____ Raw data

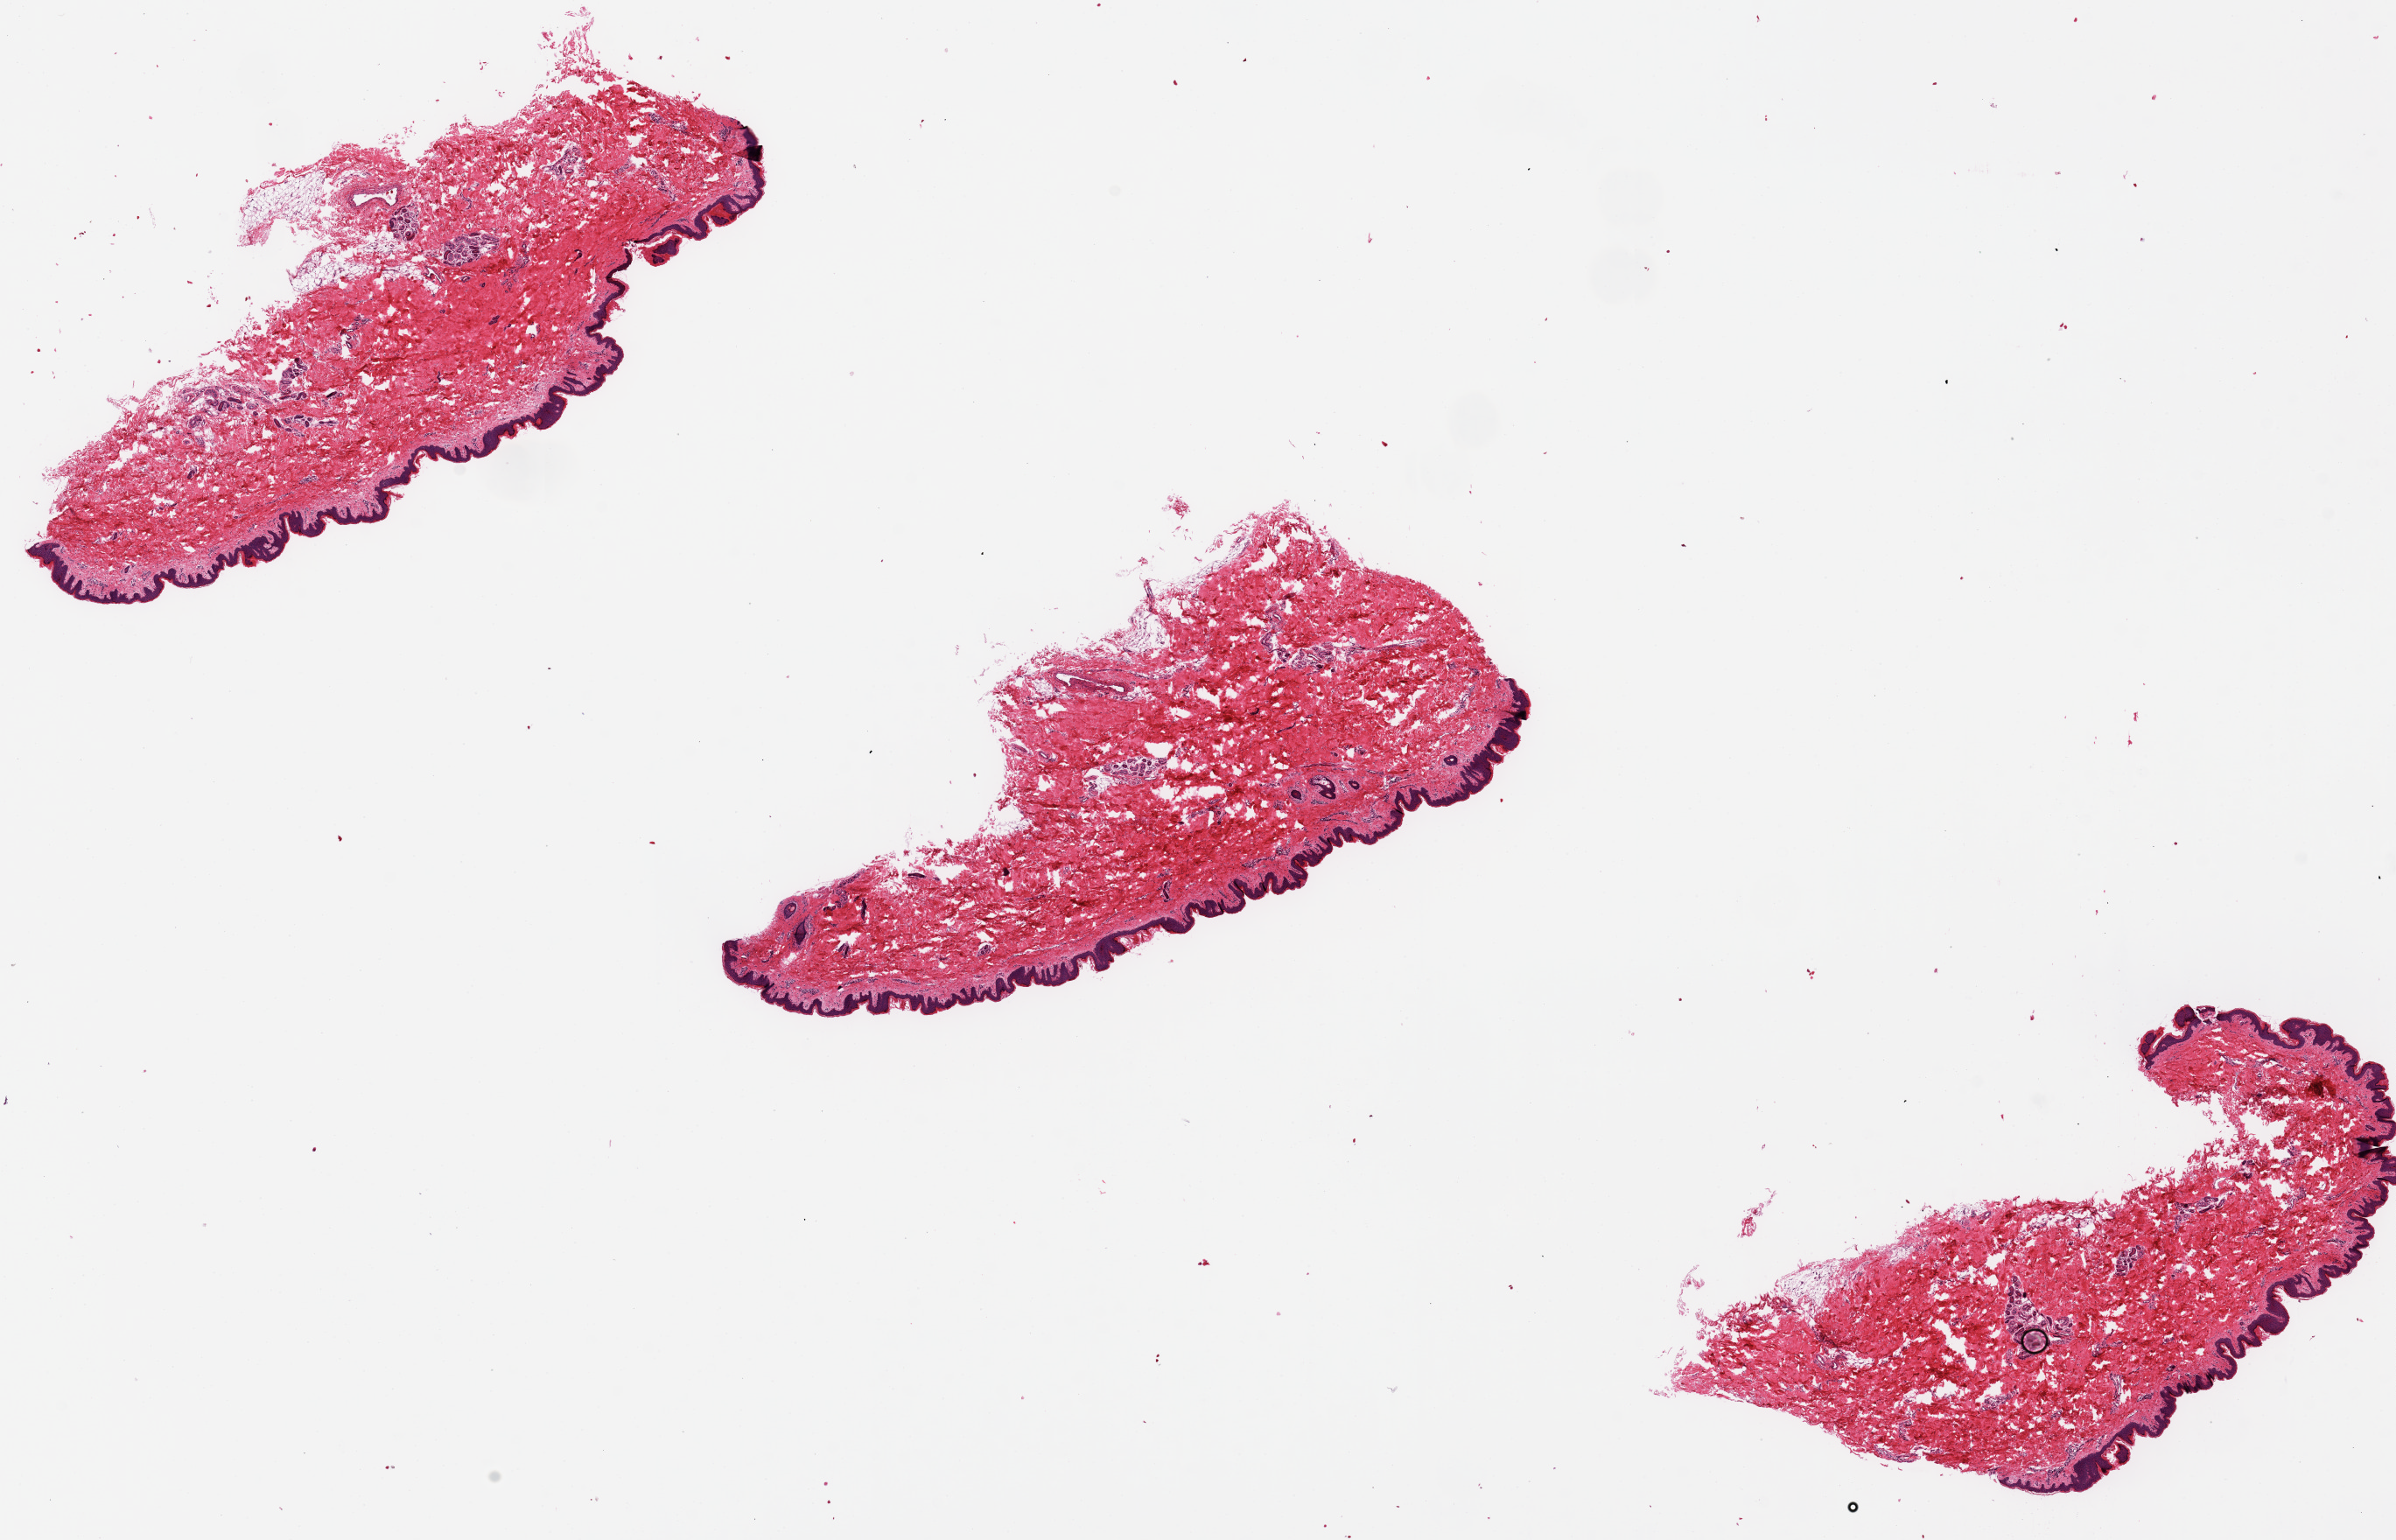
Digitized haematoxylin and eosin-stained section, a low-resolution overview of the entire scanned area, about 21.7 x 13.9 mm (from a 20x scan); PAXgene-fixed, paraffin-embedded tissue; target tissue: skin of lower leg; donor tissue sample. Donor sex: male.
Review note (as recorded): 3 pieces; no lesions.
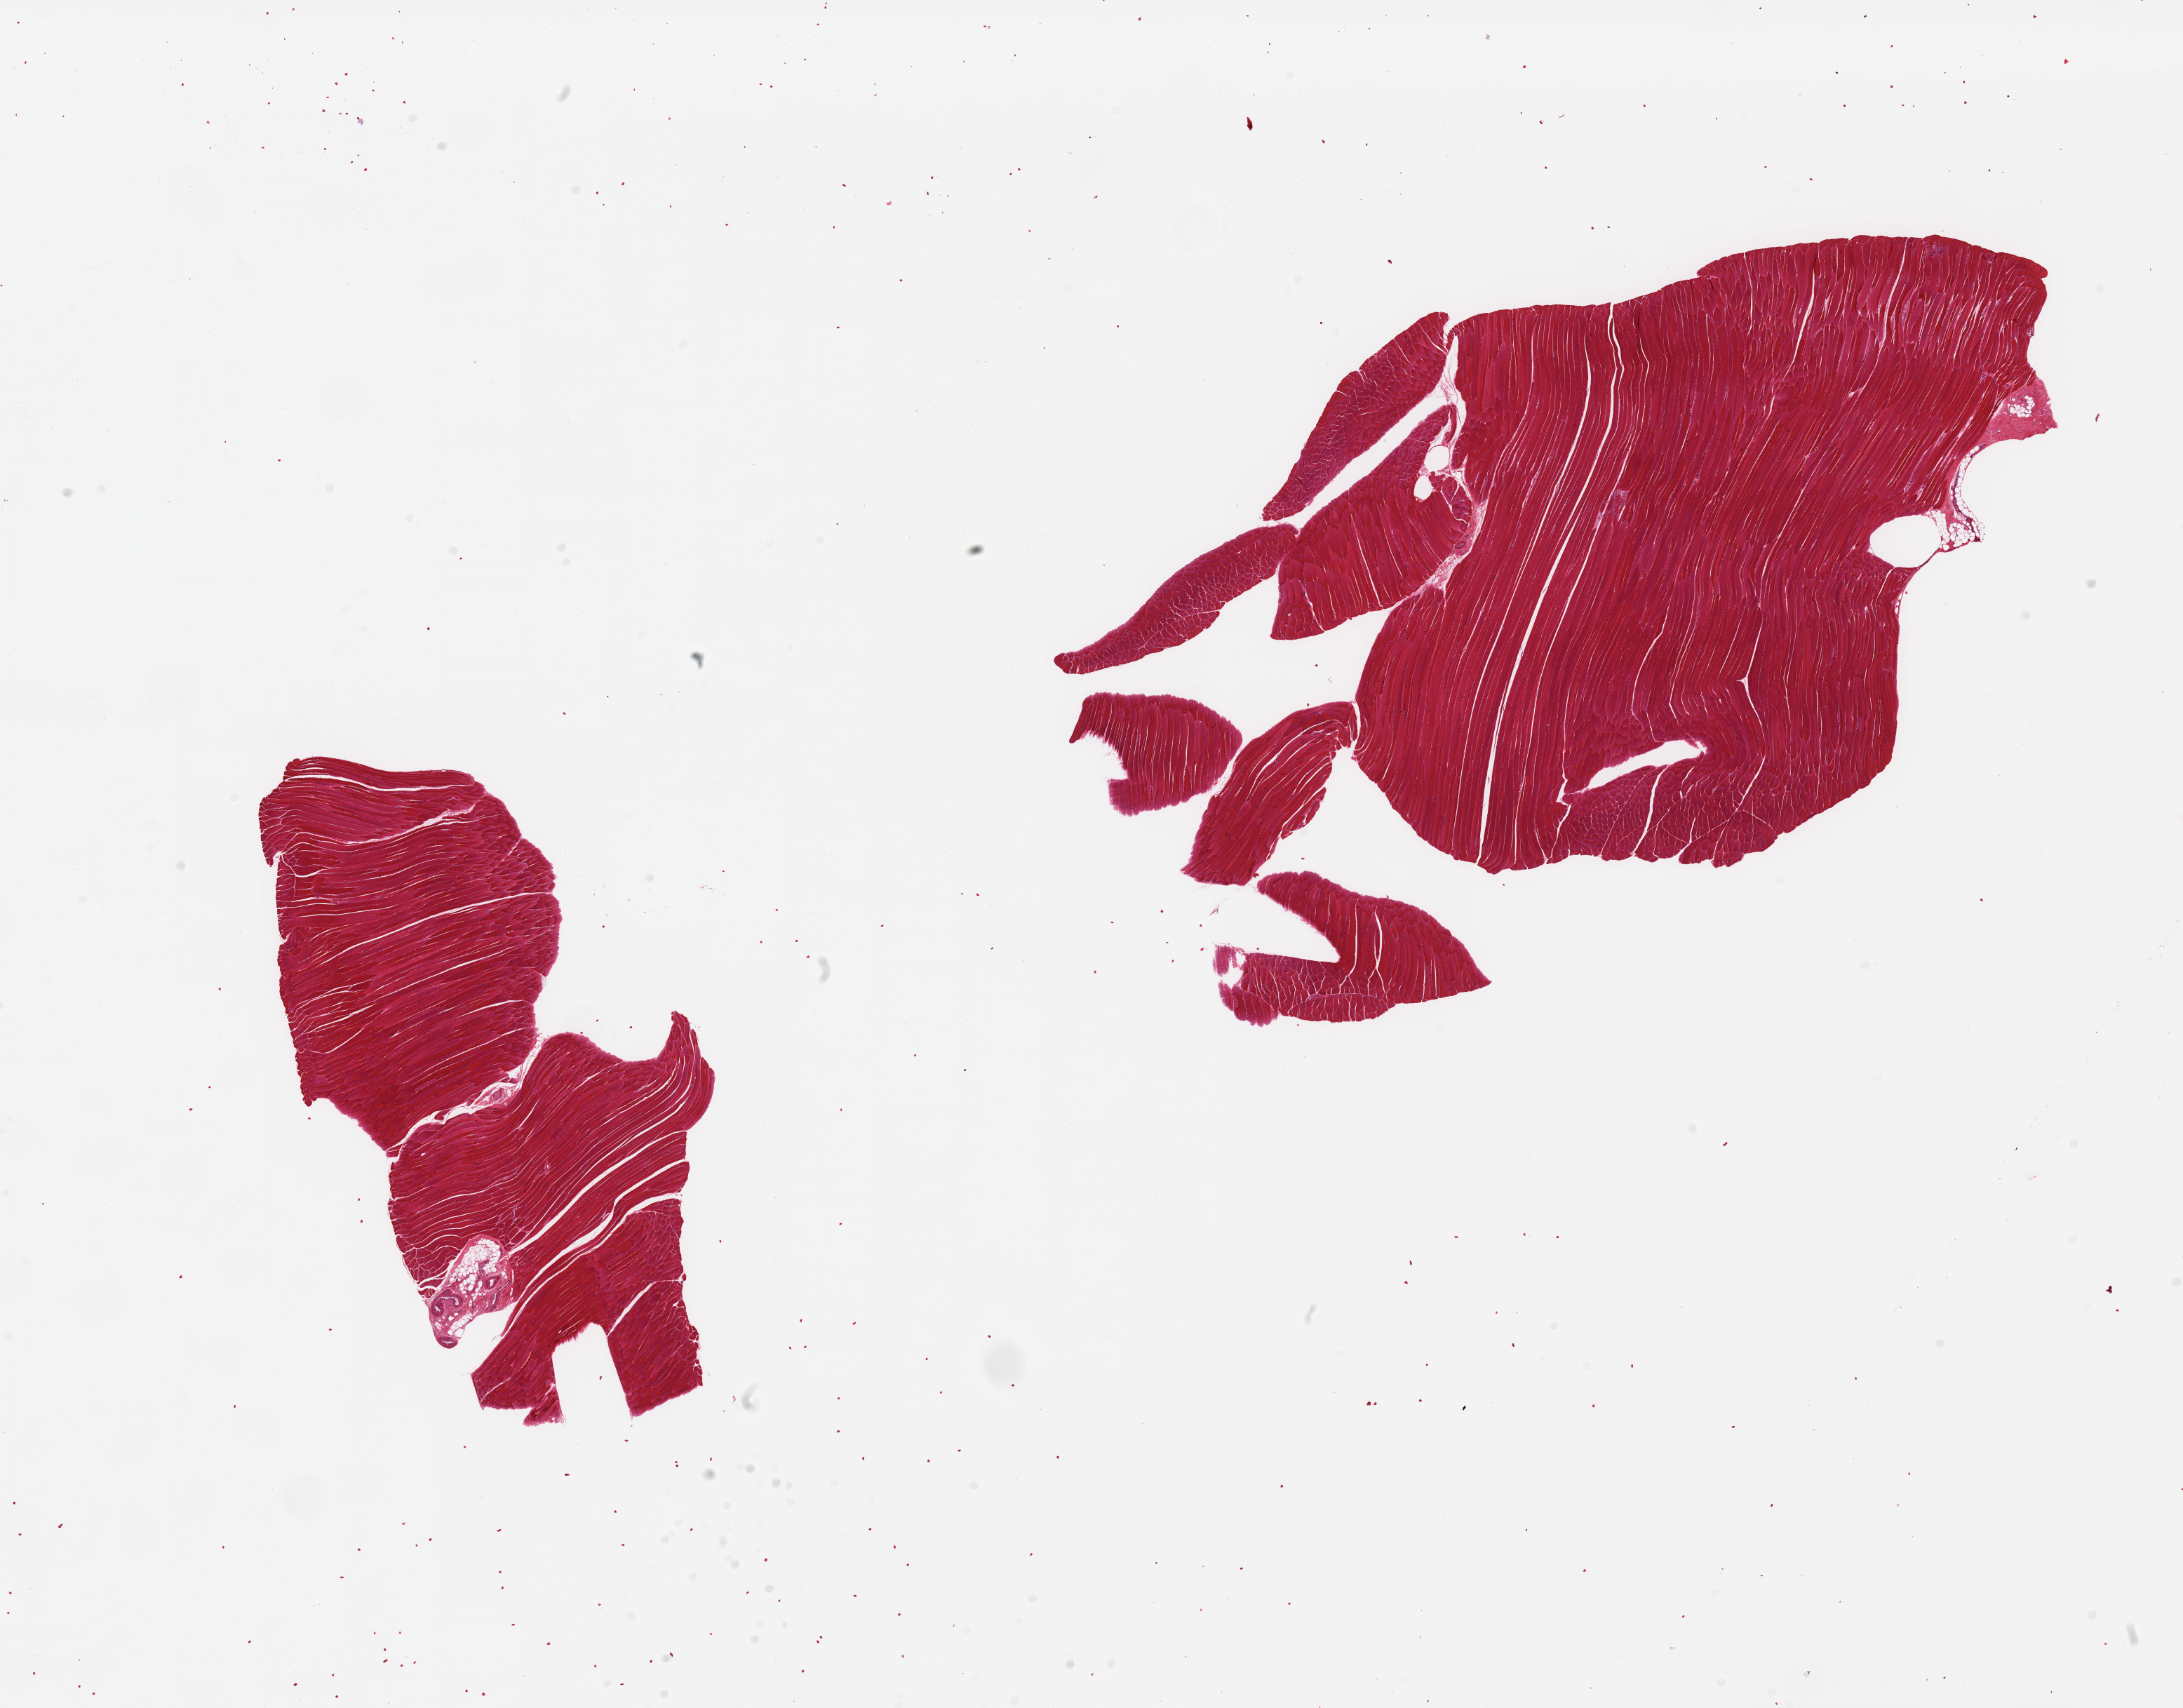
H&E whole-slide image — shown as a low-resolution overview of the whole scanned area (about 24.6 x 19.3 mm, acquisition: 20x scan); PAXgene-fixed paraffin-embedded (PFPE) section; target tissue: skeletal muscle; donor tissue sample. Donor: male.
Reviewer comment on this tissue sample: 2 pieces; interstitial lymphocytes (myositis?); small foci of fibrovascular and adipose tissue.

________

Directions for this task —
Give back exactly the lines that run from the line with "H&E whole-slide image" through the close of the material, counting both ends, and nothing more.

Answer to the exercise —
H&E whole-slide image — shown as a low-resolution overview of the whole scanned area (about 24.6 x 19.3 mm, acquisition: 20x scan); PAXgene-fixed paraffin-embedded (PFPE) section; target tissue: skeletal muscle; donor tissue sample. Donor: male.
Reviewer comment on this tissue sample: 2 pieces; interstitial lymphocytes (myositis?); small foci of fibrovascular and adipose tissue.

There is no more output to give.